AXA in £150m settlement for software glitch

Financial services giant AXA will be forced to pay millions of pounds to clients after it emerged that errors in trading software were hidden by three of its subsidiaries, prompting bad performance in investment portfolios.

Financial services giant AXA will be forced to pay millions of pounds to clients after it emerged that errors in trading software were hidden by three of its subsidiaries, prompting bad performance in investment portfolios.

According to the Wall Street Journal, the company will have to pay a $25m (£15.5m) fine to the US Securities and Exchange Commission (SEC), on top of the $217m (£134m) to backers who had been told that market volatility and other factors - but not the software failures - were the reason for the losses across their investments.
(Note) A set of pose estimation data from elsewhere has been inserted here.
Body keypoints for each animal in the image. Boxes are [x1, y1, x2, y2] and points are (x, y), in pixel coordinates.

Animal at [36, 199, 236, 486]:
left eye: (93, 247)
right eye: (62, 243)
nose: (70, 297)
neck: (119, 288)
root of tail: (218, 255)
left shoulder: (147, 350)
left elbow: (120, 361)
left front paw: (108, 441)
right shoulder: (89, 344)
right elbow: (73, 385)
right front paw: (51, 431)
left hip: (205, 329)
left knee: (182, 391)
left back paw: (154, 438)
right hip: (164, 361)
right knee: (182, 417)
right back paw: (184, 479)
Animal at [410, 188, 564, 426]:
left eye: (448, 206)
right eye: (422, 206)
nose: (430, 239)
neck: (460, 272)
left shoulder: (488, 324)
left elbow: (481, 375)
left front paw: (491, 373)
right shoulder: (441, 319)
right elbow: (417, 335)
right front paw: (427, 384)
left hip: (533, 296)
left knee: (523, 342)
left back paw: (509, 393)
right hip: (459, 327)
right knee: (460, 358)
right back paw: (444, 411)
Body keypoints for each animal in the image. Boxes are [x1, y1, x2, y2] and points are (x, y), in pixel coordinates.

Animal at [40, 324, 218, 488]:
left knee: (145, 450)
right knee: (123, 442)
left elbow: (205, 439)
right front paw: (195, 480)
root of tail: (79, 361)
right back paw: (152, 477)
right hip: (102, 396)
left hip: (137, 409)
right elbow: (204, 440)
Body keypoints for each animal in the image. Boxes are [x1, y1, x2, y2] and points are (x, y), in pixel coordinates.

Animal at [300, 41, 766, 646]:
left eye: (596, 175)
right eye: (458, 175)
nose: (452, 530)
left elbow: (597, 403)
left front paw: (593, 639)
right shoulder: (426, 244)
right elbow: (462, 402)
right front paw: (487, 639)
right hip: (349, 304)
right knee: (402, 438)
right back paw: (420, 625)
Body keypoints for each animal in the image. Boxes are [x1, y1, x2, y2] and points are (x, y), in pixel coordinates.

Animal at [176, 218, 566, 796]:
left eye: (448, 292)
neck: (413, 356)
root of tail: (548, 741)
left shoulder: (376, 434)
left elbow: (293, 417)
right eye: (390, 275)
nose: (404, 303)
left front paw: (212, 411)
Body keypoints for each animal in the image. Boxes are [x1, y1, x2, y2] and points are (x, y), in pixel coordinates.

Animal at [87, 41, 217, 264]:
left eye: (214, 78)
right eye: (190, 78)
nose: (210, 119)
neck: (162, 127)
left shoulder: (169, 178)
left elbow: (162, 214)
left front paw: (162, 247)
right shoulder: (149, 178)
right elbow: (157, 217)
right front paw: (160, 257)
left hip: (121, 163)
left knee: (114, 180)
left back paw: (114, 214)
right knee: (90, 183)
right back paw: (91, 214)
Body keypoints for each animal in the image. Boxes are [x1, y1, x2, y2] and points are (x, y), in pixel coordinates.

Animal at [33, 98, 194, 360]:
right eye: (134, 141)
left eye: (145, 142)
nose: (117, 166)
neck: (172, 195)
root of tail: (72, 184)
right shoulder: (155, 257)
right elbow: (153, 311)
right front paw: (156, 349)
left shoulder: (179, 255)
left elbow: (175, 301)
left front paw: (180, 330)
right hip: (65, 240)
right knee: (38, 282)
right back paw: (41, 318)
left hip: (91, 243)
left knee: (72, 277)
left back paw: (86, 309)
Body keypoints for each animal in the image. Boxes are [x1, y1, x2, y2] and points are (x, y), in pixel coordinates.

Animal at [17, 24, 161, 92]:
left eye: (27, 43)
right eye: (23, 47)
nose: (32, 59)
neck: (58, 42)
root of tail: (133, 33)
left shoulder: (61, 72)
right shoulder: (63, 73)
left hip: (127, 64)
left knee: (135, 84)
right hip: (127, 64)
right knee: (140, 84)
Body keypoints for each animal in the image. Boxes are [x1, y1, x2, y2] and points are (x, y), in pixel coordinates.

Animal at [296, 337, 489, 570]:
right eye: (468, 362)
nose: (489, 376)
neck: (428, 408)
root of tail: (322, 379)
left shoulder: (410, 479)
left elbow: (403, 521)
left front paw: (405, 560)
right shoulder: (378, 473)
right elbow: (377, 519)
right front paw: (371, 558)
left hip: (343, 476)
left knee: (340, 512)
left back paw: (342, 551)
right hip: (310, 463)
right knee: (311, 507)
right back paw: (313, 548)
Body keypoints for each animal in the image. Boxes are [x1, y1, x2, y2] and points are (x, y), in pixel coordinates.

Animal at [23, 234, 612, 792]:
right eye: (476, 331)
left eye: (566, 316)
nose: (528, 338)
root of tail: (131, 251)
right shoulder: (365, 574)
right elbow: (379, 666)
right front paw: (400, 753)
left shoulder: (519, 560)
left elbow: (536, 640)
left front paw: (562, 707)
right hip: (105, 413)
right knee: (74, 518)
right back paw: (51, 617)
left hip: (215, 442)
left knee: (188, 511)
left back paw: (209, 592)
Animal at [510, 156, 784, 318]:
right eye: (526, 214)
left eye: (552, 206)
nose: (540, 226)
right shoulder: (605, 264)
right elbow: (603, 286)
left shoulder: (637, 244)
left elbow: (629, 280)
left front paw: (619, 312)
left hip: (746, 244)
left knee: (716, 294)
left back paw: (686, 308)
An error had been found in the system last April, according to the article, but staff covered up the glitches and failed to report it to senior management.

Three AXA companies were involved in the blunder, AXA Rosenberg Group LLC, AXA Rosenberg Investment Management LLC, and Barr Rosenberg Research Center LLC. The error - which was introduced into the quantitative investment model they use to manage client assets in April 2007 - has since been fixed.

"To protect trade secrets, quantitative investment managers often isolate their complex computer models from the firm's compliance and risk management functions and leave oversight to a few sophisticated programmers," Robert Khuzami, director of the SEC's division of enforcement, said in a statement.

"The secretive structure and lack of oversight of quantitative investment models, as this case demonstrates, cannot be used to conceal errors and betray investors."